◆ The task
Throughout the listing that follows, find each line with the word "linecap" and copy it.

◆ Exercise input
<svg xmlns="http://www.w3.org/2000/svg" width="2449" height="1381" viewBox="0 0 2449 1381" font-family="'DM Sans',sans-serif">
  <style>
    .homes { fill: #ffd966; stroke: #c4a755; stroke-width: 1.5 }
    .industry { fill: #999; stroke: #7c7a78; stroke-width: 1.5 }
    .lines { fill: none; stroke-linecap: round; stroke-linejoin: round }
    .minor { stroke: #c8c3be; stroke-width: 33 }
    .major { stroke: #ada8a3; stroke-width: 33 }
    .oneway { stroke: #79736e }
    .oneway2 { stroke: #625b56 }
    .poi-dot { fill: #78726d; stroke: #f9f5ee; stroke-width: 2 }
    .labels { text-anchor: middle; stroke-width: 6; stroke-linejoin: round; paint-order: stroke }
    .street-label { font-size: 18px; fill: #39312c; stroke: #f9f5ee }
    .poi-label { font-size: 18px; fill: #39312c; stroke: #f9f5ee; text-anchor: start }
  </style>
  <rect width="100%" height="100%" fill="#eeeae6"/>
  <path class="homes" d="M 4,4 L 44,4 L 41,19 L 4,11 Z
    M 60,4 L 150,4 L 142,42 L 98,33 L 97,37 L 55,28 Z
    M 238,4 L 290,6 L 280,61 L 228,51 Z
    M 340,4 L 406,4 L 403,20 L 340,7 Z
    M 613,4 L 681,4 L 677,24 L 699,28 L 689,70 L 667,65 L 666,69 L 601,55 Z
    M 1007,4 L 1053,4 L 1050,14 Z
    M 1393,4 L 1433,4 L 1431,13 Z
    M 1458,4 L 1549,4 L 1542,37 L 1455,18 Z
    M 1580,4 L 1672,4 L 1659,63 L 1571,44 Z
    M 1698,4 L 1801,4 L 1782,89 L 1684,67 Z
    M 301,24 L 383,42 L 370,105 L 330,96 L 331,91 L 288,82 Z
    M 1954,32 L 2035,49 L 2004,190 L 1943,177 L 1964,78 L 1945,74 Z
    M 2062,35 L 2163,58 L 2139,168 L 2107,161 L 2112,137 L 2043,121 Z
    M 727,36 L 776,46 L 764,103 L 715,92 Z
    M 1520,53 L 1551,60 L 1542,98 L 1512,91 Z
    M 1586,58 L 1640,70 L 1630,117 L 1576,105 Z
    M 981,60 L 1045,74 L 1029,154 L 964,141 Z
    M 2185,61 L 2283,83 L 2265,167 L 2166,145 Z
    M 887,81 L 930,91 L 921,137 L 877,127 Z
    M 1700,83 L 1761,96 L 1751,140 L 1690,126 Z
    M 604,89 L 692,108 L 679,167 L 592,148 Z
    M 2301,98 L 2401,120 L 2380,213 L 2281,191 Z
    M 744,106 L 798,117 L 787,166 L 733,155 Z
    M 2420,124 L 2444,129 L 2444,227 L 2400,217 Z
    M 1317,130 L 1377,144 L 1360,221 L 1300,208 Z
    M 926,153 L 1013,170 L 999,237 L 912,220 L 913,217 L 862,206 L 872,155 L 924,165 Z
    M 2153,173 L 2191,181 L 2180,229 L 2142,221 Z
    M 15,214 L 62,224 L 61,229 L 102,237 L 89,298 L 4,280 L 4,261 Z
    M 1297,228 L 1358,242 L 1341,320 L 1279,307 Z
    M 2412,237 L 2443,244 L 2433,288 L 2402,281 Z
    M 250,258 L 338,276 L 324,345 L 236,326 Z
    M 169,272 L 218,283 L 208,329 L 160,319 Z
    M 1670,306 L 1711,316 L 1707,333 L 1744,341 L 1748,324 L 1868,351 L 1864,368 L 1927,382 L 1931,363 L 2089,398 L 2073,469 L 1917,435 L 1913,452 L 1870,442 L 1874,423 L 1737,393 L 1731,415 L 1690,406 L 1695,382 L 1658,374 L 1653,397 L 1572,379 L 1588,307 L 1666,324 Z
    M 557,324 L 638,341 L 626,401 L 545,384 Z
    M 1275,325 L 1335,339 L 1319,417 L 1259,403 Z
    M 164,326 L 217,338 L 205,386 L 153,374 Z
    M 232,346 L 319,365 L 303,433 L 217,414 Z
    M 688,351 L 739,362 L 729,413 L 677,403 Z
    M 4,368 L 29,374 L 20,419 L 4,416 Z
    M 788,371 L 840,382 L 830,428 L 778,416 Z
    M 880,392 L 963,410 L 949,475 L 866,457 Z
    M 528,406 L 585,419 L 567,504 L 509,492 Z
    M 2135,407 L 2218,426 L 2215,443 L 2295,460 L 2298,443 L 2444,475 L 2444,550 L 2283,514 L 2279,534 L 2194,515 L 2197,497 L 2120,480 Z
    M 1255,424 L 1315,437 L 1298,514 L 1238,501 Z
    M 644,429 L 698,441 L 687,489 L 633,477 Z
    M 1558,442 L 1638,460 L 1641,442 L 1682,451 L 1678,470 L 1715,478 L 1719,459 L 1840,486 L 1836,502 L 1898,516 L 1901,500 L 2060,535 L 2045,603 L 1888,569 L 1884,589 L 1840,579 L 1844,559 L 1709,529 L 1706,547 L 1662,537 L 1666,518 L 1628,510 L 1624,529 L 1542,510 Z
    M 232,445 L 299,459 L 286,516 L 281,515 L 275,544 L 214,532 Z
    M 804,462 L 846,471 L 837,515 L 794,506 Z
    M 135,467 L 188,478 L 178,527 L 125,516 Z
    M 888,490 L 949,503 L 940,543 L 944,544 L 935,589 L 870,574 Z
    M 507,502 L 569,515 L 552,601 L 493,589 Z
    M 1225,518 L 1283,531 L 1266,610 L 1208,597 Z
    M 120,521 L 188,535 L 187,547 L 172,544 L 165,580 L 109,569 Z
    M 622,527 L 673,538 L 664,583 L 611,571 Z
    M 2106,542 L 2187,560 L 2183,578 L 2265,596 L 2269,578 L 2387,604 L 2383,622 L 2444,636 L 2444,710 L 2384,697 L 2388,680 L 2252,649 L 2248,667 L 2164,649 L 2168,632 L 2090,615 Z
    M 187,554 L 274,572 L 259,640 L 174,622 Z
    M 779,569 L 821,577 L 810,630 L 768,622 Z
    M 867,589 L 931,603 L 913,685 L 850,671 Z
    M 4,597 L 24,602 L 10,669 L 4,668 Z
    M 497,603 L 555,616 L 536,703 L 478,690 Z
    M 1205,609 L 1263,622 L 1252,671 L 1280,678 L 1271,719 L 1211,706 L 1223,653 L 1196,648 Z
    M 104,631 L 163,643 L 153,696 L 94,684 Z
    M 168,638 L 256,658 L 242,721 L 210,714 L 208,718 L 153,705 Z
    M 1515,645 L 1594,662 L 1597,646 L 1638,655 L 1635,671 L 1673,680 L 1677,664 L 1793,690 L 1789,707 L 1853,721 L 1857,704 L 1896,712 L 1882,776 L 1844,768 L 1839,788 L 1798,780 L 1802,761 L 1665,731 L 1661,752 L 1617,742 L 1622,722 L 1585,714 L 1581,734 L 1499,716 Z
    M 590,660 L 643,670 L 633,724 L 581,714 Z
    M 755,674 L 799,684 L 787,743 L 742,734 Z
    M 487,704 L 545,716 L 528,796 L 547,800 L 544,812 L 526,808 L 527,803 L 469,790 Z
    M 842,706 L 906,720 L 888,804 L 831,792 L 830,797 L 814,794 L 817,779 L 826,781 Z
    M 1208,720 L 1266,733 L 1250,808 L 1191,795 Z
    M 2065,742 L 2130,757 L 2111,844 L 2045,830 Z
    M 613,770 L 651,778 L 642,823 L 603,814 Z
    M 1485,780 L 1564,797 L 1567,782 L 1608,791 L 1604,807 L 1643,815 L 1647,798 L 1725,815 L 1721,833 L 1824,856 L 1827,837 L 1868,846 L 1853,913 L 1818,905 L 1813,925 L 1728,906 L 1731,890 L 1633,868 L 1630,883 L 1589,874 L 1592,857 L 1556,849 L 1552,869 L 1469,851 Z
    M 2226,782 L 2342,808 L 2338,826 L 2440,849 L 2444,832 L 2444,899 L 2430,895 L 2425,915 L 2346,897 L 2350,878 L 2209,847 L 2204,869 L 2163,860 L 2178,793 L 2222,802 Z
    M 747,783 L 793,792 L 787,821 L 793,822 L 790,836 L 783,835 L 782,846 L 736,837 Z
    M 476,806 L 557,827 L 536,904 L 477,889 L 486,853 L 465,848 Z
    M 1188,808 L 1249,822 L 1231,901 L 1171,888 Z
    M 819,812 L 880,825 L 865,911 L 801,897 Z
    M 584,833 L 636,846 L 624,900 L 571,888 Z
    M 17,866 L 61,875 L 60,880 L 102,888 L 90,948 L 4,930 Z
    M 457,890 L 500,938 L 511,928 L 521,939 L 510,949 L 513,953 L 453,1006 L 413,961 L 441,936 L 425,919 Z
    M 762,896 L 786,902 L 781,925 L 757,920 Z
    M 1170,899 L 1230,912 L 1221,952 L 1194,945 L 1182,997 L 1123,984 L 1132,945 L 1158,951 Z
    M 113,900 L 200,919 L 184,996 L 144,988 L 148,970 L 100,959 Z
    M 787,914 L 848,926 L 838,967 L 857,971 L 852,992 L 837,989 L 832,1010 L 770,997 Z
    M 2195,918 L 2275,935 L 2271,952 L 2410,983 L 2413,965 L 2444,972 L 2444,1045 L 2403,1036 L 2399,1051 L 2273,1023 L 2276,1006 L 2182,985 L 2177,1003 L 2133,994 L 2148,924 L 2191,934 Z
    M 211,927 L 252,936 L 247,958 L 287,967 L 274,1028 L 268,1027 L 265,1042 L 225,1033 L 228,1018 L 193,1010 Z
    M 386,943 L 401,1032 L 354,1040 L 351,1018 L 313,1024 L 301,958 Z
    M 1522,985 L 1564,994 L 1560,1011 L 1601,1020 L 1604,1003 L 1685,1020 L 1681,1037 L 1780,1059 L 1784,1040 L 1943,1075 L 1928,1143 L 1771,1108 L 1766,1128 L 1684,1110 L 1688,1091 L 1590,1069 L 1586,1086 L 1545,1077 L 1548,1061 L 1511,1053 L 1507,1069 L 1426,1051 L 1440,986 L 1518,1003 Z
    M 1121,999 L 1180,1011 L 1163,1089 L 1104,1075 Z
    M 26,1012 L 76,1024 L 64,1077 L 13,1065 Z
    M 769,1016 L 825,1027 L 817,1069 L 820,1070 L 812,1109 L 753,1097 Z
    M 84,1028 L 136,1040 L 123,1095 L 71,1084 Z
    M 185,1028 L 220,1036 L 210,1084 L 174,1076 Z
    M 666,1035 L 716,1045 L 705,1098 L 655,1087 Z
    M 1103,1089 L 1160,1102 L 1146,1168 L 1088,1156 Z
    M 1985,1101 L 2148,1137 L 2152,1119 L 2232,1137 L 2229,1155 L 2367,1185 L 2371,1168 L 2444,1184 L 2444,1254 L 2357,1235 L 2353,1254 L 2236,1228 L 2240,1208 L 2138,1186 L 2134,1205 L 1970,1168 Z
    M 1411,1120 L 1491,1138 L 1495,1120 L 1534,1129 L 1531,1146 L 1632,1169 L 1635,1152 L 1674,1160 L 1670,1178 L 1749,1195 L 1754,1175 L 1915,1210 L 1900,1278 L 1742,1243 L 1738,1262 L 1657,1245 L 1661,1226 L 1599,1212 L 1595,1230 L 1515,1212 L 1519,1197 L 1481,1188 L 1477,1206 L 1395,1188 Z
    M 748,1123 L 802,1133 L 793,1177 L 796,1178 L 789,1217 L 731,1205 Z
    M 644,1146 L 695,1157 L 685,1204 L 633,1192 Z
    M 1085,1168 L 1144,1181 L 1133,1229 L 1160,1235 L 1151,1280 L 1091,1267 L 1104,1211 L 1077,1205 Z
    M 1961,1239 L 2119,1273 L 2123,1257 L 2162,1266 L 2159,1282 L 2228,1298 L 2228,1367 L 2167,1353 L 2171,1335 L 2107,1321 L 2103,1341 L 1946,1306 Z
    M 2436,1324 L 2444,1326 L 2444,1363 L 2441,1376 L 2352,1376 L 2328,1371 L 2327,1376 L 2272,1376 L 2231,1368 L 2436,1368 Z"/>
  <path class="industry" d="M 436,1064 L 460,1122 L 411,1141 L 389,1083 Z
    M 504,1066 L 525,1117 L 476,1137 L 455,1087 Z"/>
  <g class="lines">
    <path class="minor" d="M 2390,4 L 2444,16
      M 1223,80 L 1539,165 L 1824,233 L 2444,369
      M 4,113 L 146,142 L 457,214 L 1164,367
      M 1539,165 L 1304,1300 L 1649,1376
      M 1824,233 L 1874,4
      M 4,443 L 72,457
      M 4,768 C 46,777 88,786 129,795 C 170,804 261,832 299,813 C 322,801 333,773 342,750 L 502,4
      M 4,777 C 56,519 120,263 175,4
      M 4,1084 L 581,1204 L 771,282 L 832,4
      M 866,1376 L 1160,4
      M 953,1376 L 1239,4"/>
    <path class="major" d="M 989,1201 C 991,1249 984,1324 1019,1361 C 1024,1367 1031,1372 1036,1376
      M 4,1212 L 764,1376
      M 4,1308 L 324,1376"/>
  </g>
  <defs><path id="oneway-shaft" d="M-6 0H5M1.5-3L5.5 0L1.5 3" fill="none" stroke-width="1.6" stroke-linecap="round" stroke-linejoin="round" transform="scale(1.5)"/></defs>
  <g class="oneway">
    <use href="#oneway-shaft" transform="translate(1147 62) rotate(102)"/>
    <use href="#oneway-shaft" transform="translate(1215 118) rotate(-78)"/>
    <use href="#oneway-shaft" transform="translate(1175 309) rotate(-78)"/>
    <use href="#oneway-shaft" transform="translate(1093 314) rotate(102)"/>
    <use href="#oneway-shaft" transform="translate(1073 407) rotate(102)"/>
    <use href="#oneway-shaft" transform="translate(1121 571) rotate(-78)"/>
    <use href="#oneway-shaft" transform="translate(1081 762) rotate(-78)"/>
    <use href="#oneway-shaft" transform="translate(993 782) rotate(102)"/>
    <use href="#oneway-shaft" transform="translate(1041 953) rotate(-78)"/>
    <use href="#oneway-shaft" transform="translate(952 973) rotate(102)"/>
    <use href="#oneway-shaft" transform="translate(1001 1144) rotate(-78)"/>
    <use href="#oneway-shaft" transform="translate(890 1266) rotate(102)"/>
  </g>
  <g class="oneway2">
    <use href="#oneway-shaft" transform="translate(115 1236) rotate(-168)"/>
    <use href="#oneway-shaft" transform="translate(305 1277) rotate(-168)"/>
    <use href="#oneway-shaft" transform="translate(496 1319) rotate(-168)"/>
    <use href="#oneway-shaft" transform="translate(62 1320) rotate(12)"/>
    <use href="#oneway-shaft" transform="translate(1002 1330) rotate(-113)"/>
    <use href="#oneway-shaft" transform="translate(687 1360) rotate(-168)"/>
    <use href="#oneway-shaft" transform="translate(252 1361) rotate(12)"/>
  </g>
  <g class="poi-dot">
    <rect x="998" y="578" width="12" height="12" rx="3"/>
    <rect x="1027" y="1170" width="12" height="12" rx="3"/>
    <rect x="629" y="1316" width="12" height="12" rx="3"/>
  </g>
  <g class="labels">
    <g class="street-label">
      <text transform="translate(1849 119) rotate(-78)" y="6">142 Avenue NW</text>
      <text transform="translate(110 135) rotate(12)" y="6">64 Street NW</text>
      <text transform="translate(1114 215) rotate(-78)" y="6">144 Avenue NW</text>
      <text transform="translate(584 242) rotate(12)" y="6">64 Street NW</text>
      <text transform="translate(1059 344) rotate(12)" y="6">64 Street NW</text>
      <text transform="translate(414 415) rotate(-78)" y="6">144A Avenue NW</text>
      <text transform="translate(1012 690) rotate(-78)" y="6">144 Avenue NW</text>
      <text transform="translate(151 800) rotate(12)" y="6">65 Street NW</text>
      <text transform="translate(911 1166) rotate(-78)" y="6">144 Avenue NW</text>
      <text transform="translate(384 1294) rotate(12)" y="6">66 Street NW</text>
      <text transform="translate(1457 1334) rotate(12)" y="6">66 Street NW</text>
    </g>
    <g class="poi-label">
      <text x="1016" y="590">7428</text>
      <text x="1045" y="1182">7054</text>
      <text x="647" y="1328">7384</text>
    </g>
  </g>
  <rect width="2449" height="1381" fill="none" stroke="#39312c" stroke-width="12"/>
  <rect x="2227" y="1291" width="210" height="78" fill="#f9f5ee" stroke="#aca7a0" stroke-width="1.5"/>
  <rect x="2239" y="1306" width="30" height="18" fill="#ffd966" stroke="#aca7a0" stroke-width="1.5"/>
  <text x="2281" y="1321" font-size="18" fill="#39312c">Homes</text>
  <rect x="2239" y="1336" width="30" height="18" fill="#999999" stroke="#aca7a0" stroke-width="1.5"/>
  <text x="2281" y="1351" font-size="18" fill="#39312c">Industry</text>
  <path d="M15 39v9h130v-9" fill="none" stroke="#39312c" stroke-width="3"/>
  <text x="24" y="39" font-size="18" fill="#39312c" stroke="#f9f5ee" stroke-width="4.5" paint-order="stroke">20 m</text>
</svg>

◆ Your solution
    .lines { fill: none; stroke-linecap: round; stroke-linejoin: round }
  <defs><path id="oneway-shaft" d="M-6 0H5M1.5-3L5.5 0L1.5 3" fill="none" stroke-width="1.6" stroke-linecap="round" stroke-linejoin="round" transform="scale(1.5)"/></defs>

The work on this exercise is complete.